Objective:
Format the non-empty lines of the records as a numbered list, dropping blank lines and leaving out the pictures.

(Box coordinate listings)
::::::
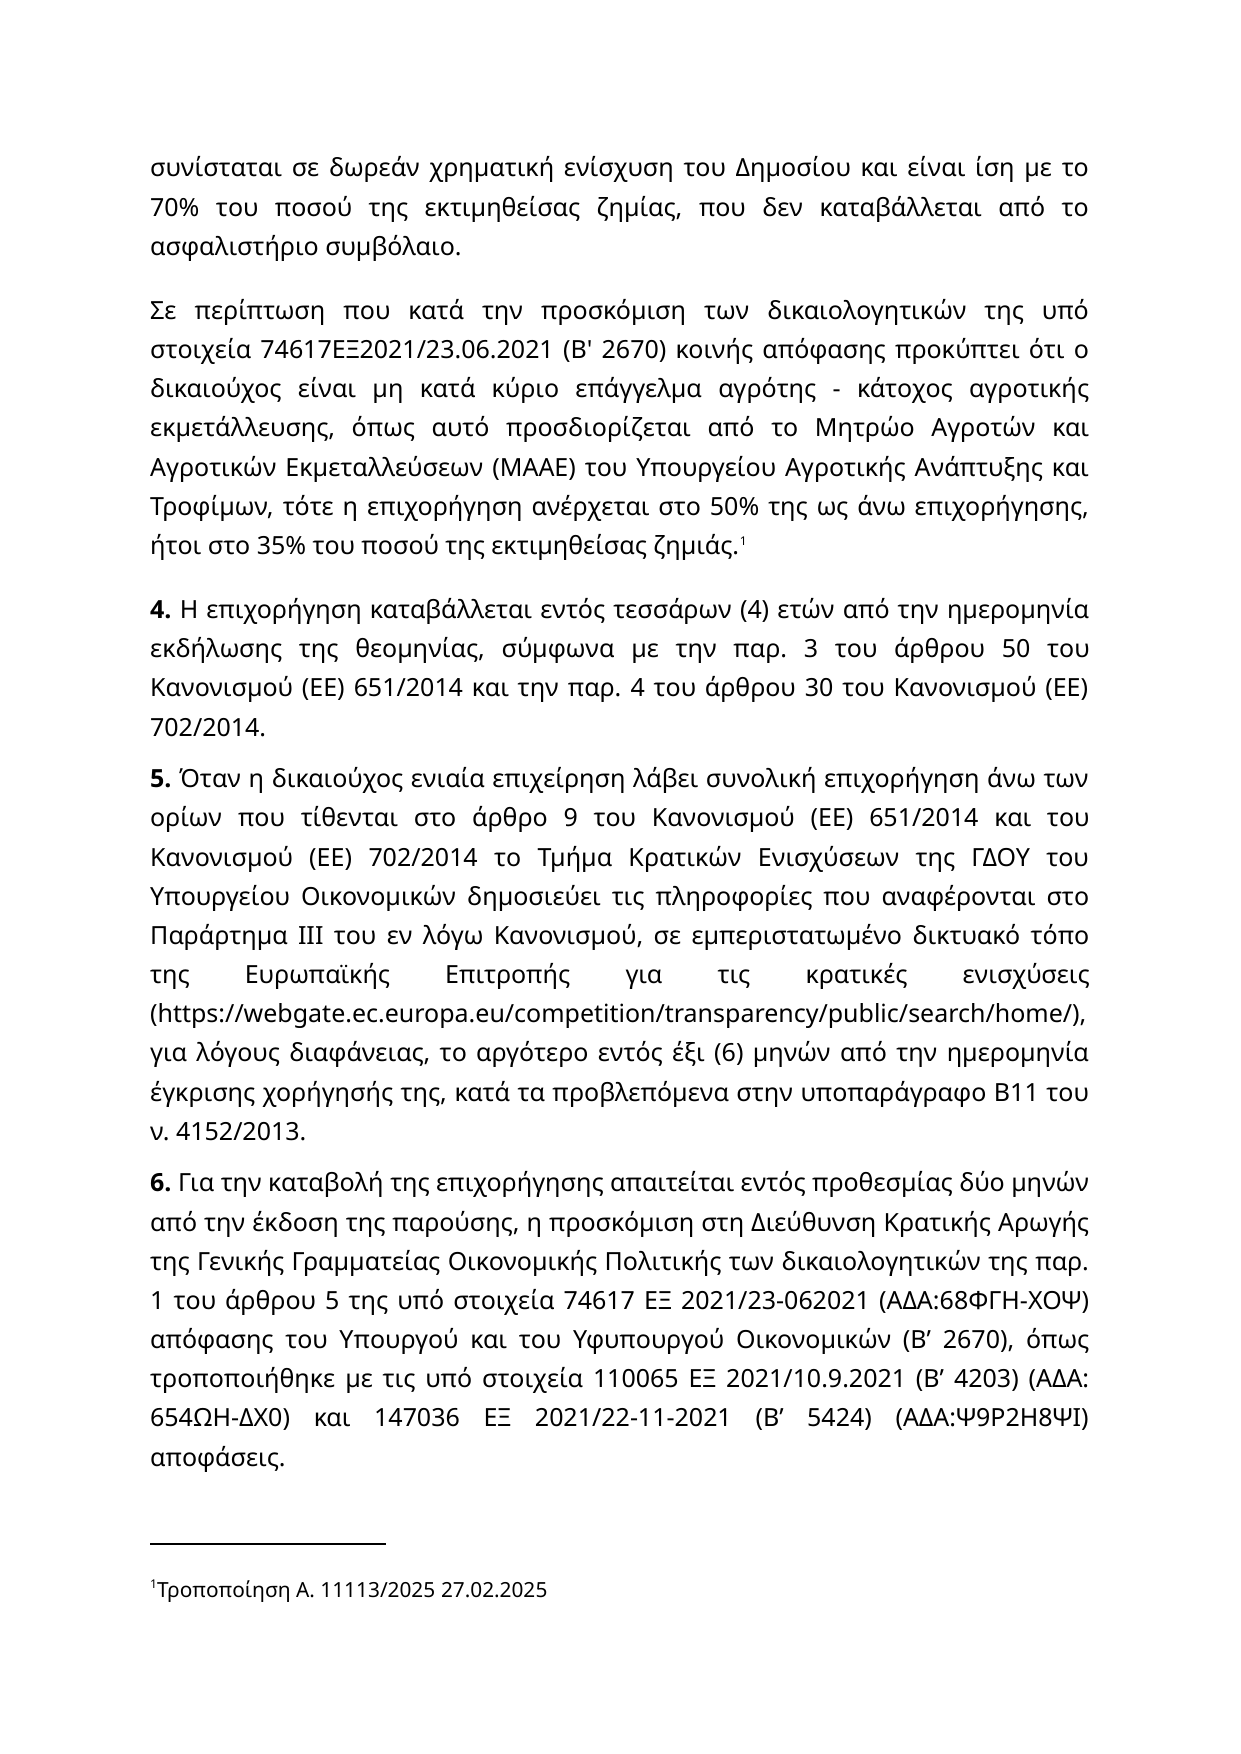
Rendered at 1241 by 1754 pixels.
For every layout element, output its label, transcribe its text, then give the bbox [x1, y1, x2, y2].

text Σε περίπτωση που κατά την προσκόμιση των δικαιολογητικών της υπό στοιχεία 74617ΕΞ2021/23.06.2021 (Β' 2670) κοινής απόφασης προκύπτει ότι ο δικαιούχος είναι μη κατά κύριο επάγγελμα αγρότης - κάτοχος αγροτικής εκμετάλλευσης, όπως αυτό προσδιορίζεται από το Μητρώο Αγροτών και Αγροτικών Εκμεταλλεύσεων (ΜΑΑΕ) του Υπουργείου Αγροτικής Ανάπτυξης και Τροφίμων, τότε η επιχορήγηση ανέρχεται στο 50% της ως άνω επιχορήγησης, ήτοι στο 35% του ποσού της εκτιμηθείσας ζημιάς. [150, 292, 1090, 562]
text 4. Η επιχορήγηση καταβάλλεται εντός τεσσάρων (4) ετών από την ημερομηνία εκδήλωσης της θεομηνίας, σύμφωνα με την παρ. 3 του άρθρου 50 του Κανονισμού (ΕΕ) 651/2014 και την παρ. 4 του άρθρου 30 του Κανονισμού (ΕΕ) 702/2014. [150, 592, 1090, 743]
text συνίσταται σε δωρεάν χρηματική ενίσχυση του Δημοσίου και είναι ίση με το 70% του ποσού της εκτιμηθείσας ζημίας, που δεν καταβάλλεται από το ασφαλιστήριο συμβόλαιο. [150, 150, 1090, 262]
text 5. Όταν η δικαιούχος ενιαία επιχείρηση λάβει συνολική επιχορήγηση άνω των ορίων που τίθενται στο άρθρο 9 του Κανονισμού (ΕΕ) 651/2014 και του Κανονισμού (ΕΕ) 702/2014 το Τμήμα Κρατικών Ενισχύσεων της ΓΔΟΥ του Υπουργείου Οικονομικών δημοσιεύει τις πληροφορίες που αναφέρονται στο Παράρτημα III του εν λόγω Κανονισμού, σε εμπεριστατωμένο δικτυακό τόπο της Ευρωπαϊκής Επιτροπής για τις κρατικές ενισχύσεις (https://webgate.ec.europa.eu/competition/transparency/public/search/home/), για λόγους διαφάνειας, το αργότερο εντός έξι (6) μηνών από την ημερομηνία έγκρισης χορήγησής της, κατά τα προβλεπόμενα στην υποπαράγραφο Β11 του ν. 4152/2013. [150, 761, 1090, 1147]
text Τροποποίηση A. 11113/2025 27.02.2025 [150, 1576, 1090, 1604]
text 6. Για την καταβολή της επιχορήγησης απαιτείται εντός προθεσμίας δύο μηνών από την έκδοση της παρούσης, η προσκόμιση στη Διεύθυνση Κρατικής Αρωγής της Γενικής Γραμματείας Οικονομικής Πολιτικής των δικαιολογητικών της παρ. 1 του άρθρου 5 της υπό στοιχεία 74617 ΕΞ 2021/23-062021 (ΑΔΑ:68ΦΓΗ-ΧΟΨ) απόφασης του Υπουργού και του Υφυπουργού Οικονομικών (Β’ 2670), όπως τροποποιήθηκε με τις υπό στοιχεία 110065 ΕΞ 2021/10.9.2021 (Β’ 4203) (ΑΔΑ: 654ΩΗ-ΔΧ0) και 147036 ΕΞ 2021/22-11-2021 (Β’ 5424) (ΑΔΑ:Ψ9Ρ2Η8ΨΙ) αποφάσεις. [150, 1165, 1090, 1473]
::::::
Expected answer:
1. Rendered at 1241 by 1754 pixels.
2. For every layout element, output its label, transcribe its text, then give the bbox [x1, y1, x2, y2].
3. text Σε περίπτωση που κατά την προσκόμιση των δικαιολογητικών της υπό στοιχεία 74617ΕΞ2021/23.06.2021 (Β' 2670) κοινής απόφασης προκύπτει ότι ο δικαιούχος είναι μη κατά κύριο επάγγελμα αγρότης - κάτοχος αγροτικής εκμετάλλευσης, όπως αυτό προσδιορίζεται από το Μητρώο Αγροτών και Αγροτικών Εκμεταλλεύσεων (ΜΑΑΕ) του Υπουργείου Αγροτικής Ανάπτυξης και Τροφίμων, τότε η επιχορήγηση ανέρχεται στο 50% της ως άνω επιχορήγησης, ήτοι στο 35% του ποσού της εκτιμηθείσας ζημιάς. [150, 292, 1090, 562]
4. text 4. Η επιχορήγηση καταβάλλεται εντός τεσσάρων (4) ετών από την ημερομηνία εκδήλωσης της θεομηνίας, σύμφωνα με την παρ. 3 του άρθρου 50 του Κανονισμού (ΕΕ) 651/2014 και την παρ. 4 του άρθρου 30 του Κανονισμού (ΕΕ) 702/2014. [150, 592, 1090, 743]
5. text συνίσταται σε δωρεάν χρηματική ενίσχυση του Δημοσίου και είναι ίση με το 70% του ποσού της εκτιμηθείσας ζημίας, που δεν καταβάλλεται από το ασφαλιστήριο συμβόλαιο. [150, 150, 1090, 262]
6. text 5. Όταν η δικαιούχος ενιαία επιχείρηση λάβει συνολική επιχορήγηση άνω των ορίων που τίθενται στο άρθρο 9 του Κανονισμού (ΕΕ) 651/2014 και του Κανονισμού (ΕΕ) 702/2014 το Τμήμα Κρατικών Ενισχύσεων της ΓΔΟΥ του Υπουργείου Οικονομικών δημοσιεύει τις πληροφορίες που αναφέρονται στο Παράρτημα III του εν λόγω Κανονισμού, σε εμπεριστατωμένο δικτυακό τόπο της Ευρωπαϊκής Επιτροπής για τις κρατικές ενισχύσεις (https://webgate.ec.europa.eu/competition/transparency/public/search/home/), για λόγους διαφάνειας, το αργότερο εντός έξι (6) μηνών από την ημερομηνία έγκρισης χορήγησής της, κατά τα προβλεπόμενα στην υποπαράγραφο Β11 του ν. 4152/2013. [150, 761, 1090, 1147]
7. text Τροποποίηση A. 11113/2025 27.02.2025 [150, 1576, 1090, 1604]
8. text 6. Για την καταβολή της επιχορήγησης απαιτείται εντός προθεσμίας δύο μηνών από την έκδοση της παρούσης, η προσκόμιση στη Διεύθυνση Κρατικής Αρωγής της Γενικής Γραμματείας Οικονομικής Πολιτικής των δικαιολογητικών της παρ. 1 του άρθρου 5 της υπό στοιχεία 74617 ΕΞ 2021/23-062021 (ΑΔΑ:68ΦΓΗ-ΧΟΨ) απόφασης του Υπουργού και του Υφυπουργού Οικονομικών (Β’ 2670), όπως τροποποιήθηκε με τις υπό στοιχεία 110065 ΕΞ 2021/10.9.2021 (Β’ 4203) (ΑΔΑ: 654ΩΗ-ΔΧ0) και 147036 ΕΞ 2021/22-11-2021 (Β’ 5424) (ΑΔΑ:Ψ9Ρ2Η8ΨΙ) αποφάσεις. [150, 1165, 1090, 1473]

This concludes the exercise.